## AIM OF THE EXERCISE:
Lines with the string "tests" in the data below: report how many there are, and write nothing but the number.
### DATA FOR ANALYSIS ###
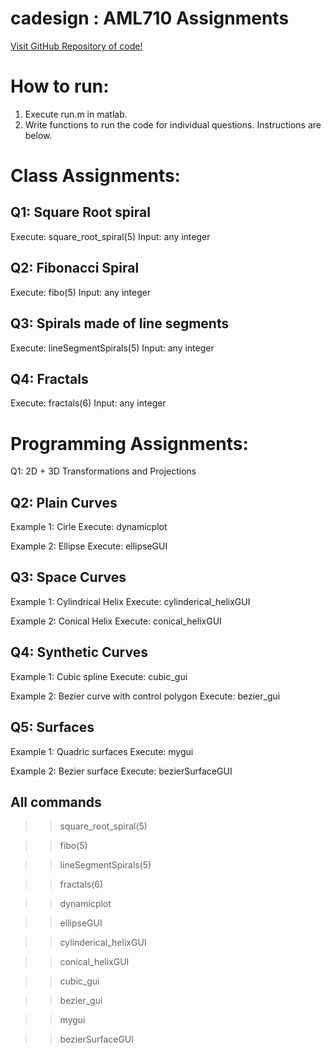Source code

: cadesign : AML710 Assignments 
========

[Visit GitHub Repository of code!](https://github.com/akhiljain93/cadesign)

# How to run:
1) Execute run.m in matlab.
2) Write functions to run the code for individual questions. Instructions are below.

# Class Assignments:


## Q1: Square Root spiral

Execute: square_root_spiral(5)
Input: any integer


## Q2: Fibonacci Spiral 

Execute: fibo(5)
Input: any integer


## Q3: Spirals made of line segments

Execute: lineSegmentSpirals(5)
Input: any integer


## Q4: Fractals

Execute: fractals(6)
Input: any integer

# Programming Assignments:


Q1: 2D + 3D Transformations and Projections


## Q2: Plain Curves

Example 1: Cirle
Execute: dynamicplot

Example 2: Ellipse
Execute: ellipseGUI


## Q3: Space Curves

Example 1: Cylindrical Helix
Execute: cylinderical_helixGUI

Example 2: Conical Helix
Execute: conical_helixGUI


## Q4: Synthetic Curves 
 
Example 1: Cubic spline
Execute: cubic_gui

Example 2: Bezier curve with control polygon
Execute: bezier_gui


## Q5: Surfaces 

Example 1: Quadric surfaces
Execute: mygui

Example 2: Bezier surface
Execute: bezierSurfaceGUI

## All commands

>> square_root_spiral(5)

>> fibo(5)

>> lineSegmentSpirals(5)

>> fractals(6)

>> dynamicplot

>> ellipseGUI

>> cylinderical_helixGUI

>> conical_helixGUI

>> cubic_gui

>> bezier_gui

>> mygui

>> bezierSurfaceGUI

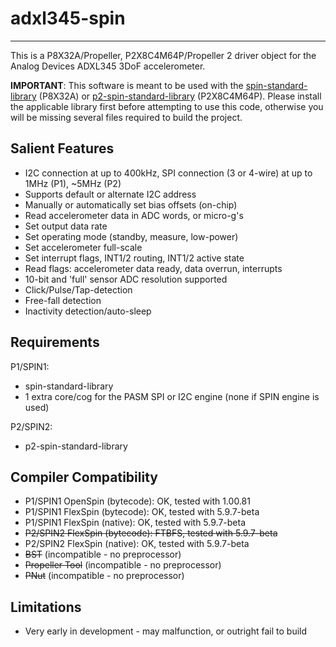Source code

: # adxl345-spin 
--------------

This is a P8X32A/Propeller, P2X8C4M64P/Propeller 2 driver object for the Analog Devices ADXL345 3DoF accelerometer.

**IMPORTANT**: This software is meant to be used with the [spin-standard-library](https://github.com/avsa242/spin-standard-library) (P8X32A) or [p2-spin-standard-library](https://github.com/avsa242/p2-spin-standard-library) (P2X8C4M64P). Please install the applicable library first before attempting to use this code, otherwise you will be missing several files required to build the project.

## Salient Features

* I2C connection at up to 400kHz, SPI connection (3 or 4-wire) at up to 1MHz (P1), ~5MHz (P2)
* Supports default or alternate I2C address
* Manually or automatically set bias offsets (on-chip)
* Read accelerometer data in ADC words, or micro-g's
* Set output data rate
* Set operating mode (standby, measure, low-power)
* Set accelerometer full-scale
* Set interrupt flags, INT1/2 routing, INT1/2 active state
* Read flags: accelerometer data ready, data overrun, interrupts
* 10-bit and 'full' sensor ADC resolution supported
* Click/Pulse/Tap-detection
* Free-fall detection
* Inactivity detection/auto-sleep

## Requirements

P1/SPIN1:
* spin-standard-library
* 1 extra core/cog for the PASM SPI or I2C engine (none if SPIN engine is used)

P2/SPIN2:
* p2-spin-standard-library

## Compiler Compatibility

* P1/SPIN1 OpenSpin (bytecode): OK, tested with 1.00.81
* P1/SPIN1 FlexSpin (bytecode): OK, tested with 5.9.7-beta
* P1/SPIN1 FlexSpin (native): OK, tested with 5.9.7-beta
* ~~P2/SPIN2 FlexSpin (bytecode): FTBFS, tested with 5.9.7-beta~~
* P2/SPIN2 FlexSpin (native): OK, tested with 5.9.7-beta
* ~~BST~~ (incompatible - no preprocessor)
* ~~Propeller Tool~~ (incompatible - no preprocessor)
* ~~PNut~~ (incompatible - no preprocessor)

## Limitations

* Very early in development - may malfunction, or outright fail to build

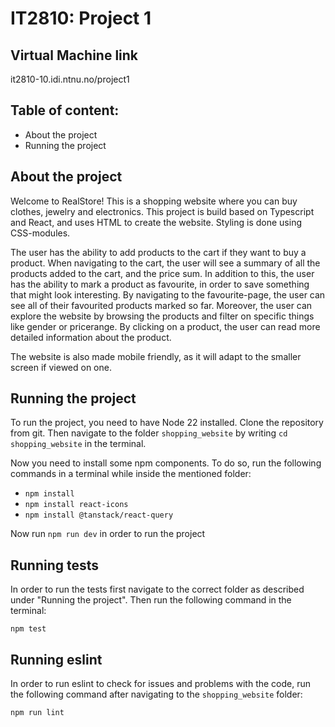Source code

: # IT2810: Project 1

## Virtual Machine link

it2810-10.idi.ntnu.no/project1

## Table of content:

- About the project
- Running the project

## About the project

Welcome to RealStore! This is a shopping website where you can buy clothes, jewelry and electronics. This project is build based on Typescript and React, and uses HTML to create the website. Styling is done using CSS-modules.

The user has the ability to add products to the cart if they want to buy a product. When navigating to the cart, the user will see a summary of all the products added to the cart, and the price sum. In addition to this, the user has the ability to mark a product as favourite, in order to save something that might look interesting. By navigating to the favourite-page, the user can see all of their favourited products marked so far. Moreover, the user can explore the website by browsing the products and filter on specific things like gender or pricerange. By clicking on a product, the user can read more detailed information about the product.

The website is also made mobile friendly, as it will adapt to the smaller screen if viewed on one.

## Running the project

To run the project, you need to have Node 22 installed. Clone the repository from git. Then navigate to the folder `shopping_website` by writing `cd shopping_website` in the terminal.

Now you need to install some npm components.
To do so, run the following commands in a terminal while inside the mentioned folder:

- `npm install`
- `npm install react-icons`
- `npm install @tanstack/react-query`

Now run `npm run dev` in order to run the project

## Running tests

In order to run the tests first navigate to the correct folder as described under "Running the project". Then run the following command in the terminal:

`npm test`

## Running eslint

In order to run eslint to check for issues and problems with the code, run the following command after navigating to the `shopping_website` folder:

`npm run lint`
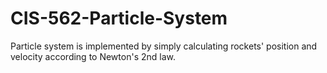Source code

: CIS-562-Particle-System
=======================
Particle system is implemented by simply calculating rockets' position and velocity according to Newton's 2nd law. 

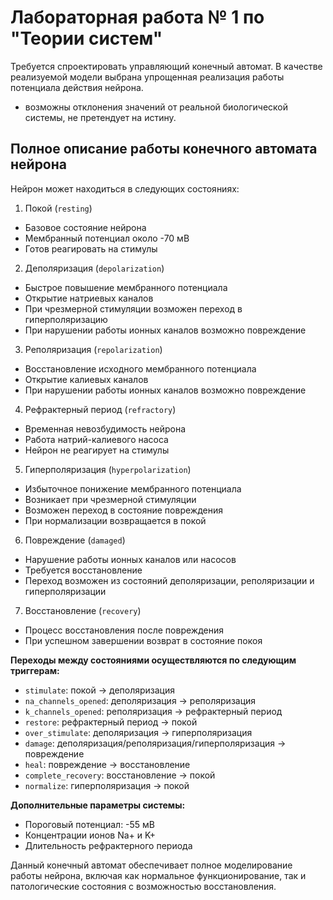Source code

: # Лабораторная работа № 1 по "Теории систем"
Требуется спроектировать управляющий конечный автомат.
В качестве реализуемой модели выбрана упрощенная реализация работы потенциала действия нейрона. 
* возможны отклонения значений от реальной биологической системы, не претендует на истину.

## Полное описание работы конечного автомата нейрона

Нейрон может находиться в следующих состояниях:

1. Покой (`resting`)
- Базовое состояние нейрона
- Мембранный потенциал около -70 мВ
- Готов реагировать на стимулы

2. Деполяризация (`depolarization`)  
- Быстрое повышение мембранного потенциала
- Открытие натриевых каналов
- При чрезмерной стимуляции возможен переход в гиперполяризацию
- При нарушении работы ионных каналов возможно повреждение

3. Реполяризация (`repolarization`)
- Восстановление исходного мембранного потенциала
- Открытие калиевых каналов
- При нарушении работы ионных каналов возможно повреждение

4. Рефрактерный период (`refractory`)
- Временная невозбудимость нейрона
- Работа натрий-калиевого насоса
- Нейрон не реагирует на стимулы

5. Гиперполяризация (`hyperpolarization`)
- Избыточное понижение мембранного потенциала
- Возникает при чрезмерной стимуляции
- Возможен переход в состояние повреждения
- При нормализации возвращается в покой

6. Повреждение (`damaged`)
- Нарушение работы ионных каналов или насосов
- Требуется восстановление
- Переход возможен из состояний деполяризации, реполяризации и гиперполяризации

7. Восстановление (`recovery`)
- Процесс восстановления после повреждения
- При успешном завершении возврат в состояние покоя

**Переходы между состояниями осуществляются по следующим триггерам:**
- `stimulate`: покой → деполяризация
- `na_channels_opened`: деполяризация → реполяризация  
- `k_channels_opened`: реполяризация → рефрактерный период
- `restore`: рефрактерный период → покой
- `over_stimulate`: деполяризация → гиперполяризация
- `damage`: деполяризация/реполяризация/гиперполяризация → повреждение
- `heal`: повреждение → восстановление
- `complete_recovery`: восстановление → покой
- `normalize`: гиперполяризация → покой

**Дополнительные параметры системы:**
- Пороговый потенциал: -55 мВ
- Концентрации ионов Na+ и K+
- Длительность рефрактерного периода

Данный конечный автомат обеспечивает полное моделирование работы нейрона, включая как нормальное функционирование, так и патологические состояния с возможностью восстановления.

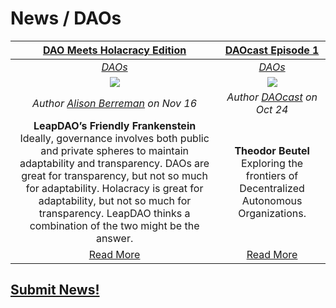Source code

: # News / DAOs


| [**DAO Meets Holacracy Edition**](https://www.ethnews.com/leapdaos-friendly-frankenstein-dao-meets-holacracy-edition) | [**DAOcast Episode 1**](https://anchor.fm/daocast/episodes/Episode-1---Theodor-Beutel-e2e4es) |
:-----------:|:-----------:|
|[_DAOs_](daos.md) | [_DAOs_](daos.md) |
| [<img src="https://cdn.ethnews.com/images/2048x1024/LeapDAOs-Friendly-Frankenstein-DAO-Meets-Holocracy-Edition-11-13-2018-2048x1024.jpg">](https://www.ethnews.com/leapdaos-friendly-frankenstein-dao-meets-holacracy-edition) | [<img src="https://s3-us-west-2.amazonaws.com/anchor-generated-image-bank/production/podcast_uploaded400/766955/766955-1540386330875-a0ac35137ec1e.jpg">](https://anchor.fm/daocast/episodes/Episode-1---Theodor-Beutel-e2e4es)|
| _Author [Alison Berreman](https://www.ethnews.com/author/alison-berreman) on Nov 16_ | _Author [DAOcast]() on Oct 24_ |
| **LeapDAO’s Friendly Frankenstein** Ideally, governance involves both public and private spheres to maintain adaptability and transparency. DAOs are great for transparency, but not so much for adaptability. Holacracy is great for adaptability, but not so much for transparency. LeapDAO thinks a combination of the two might be the answer. | **Theodor Beutel** Exploring the frontiers of Decentralized Autonomous Organizations.|
| [Read More](https://www.ethnews.com/leapdaos-friendly-frankenstein-dao-meets-holacracy-edition)| [Read More](https://anchor.fm/daocast/episodes/Episode-1---Theodor-Beutel-e2e4es)| 

## [Submit News!](../guides/guide_for_submitting_news.md)
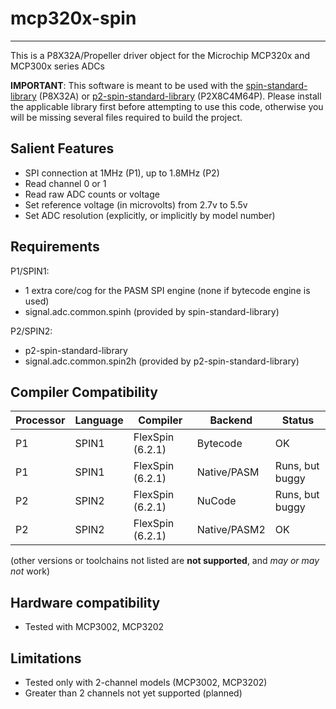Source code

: # mcp320x-spin 
--------------

This is a P8X32A/Propeller driver object for the Microchip MCP320x and MCP300x series ADCs

**IMPORTANT**: This software is meant to be used with the [spin-standard-library](https://github.com/avsa242/spin-standard-library) (P8X32A) or [p2-spin-standard-library](https://github.com/avsa242/p2-spin-standard-library) (P2X8C4M64P). Please install the applicable library first before attempting to use this code, otherwise you will be missing several files required to build the project.

## Salient Features

* SPI connection at 1MHz (P1), up to 1.8MHz (P2)
* Read channel 0 or 1
* Read raw ADC counts or voltage
* Set reference voltage (in microvolts) from 2.7v to 5.5v
* Set ADC resolution (explicitly, or implicitly by model number)

## Requirements

P1/SPIN1:
* 1 extra core/cog for the PASM SPI engine (none if bytecode engine is used)
* signal.adc.common.spinh (provided by spin-standard-library)

P2/SPIN2:
* p2-spin-standard-library
* signal.adc.common.spin2h (provided by p2-spin-standard-library)

## Compiler Compatibility

| Processor | Language | Compiler               | Backend      | Status                |
|-----------|----------|------------------------|--------------|-----------------------|
| P1        | SPIN1    | FlexSpin (6.2.1)       | Bytecode     | OK                    |
| P1        | SPIN1    | FlexSpin (6.2.1)       | Native/PASM  | Runs, but buggy       |
| P2        | SPIN2    | FlexSpin (6.2.1)       | NuCode       | Runs, but buggy       |
| P2        | SPIN2    | FlexSpin (6.2.1)       | Native/PASM2 | OK                    |

(other versions or toolchains not listed are __not supported__, and _may or may not_ work)

## Hardware compatibility

* Tested with MCP3002, MCP3202

## Limitations

* Tested only with 2-channel models (MCP3002, MCP3202)
* Greater than 2 channels not yet supported (planned)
###
## WRITTEN REPLY:
2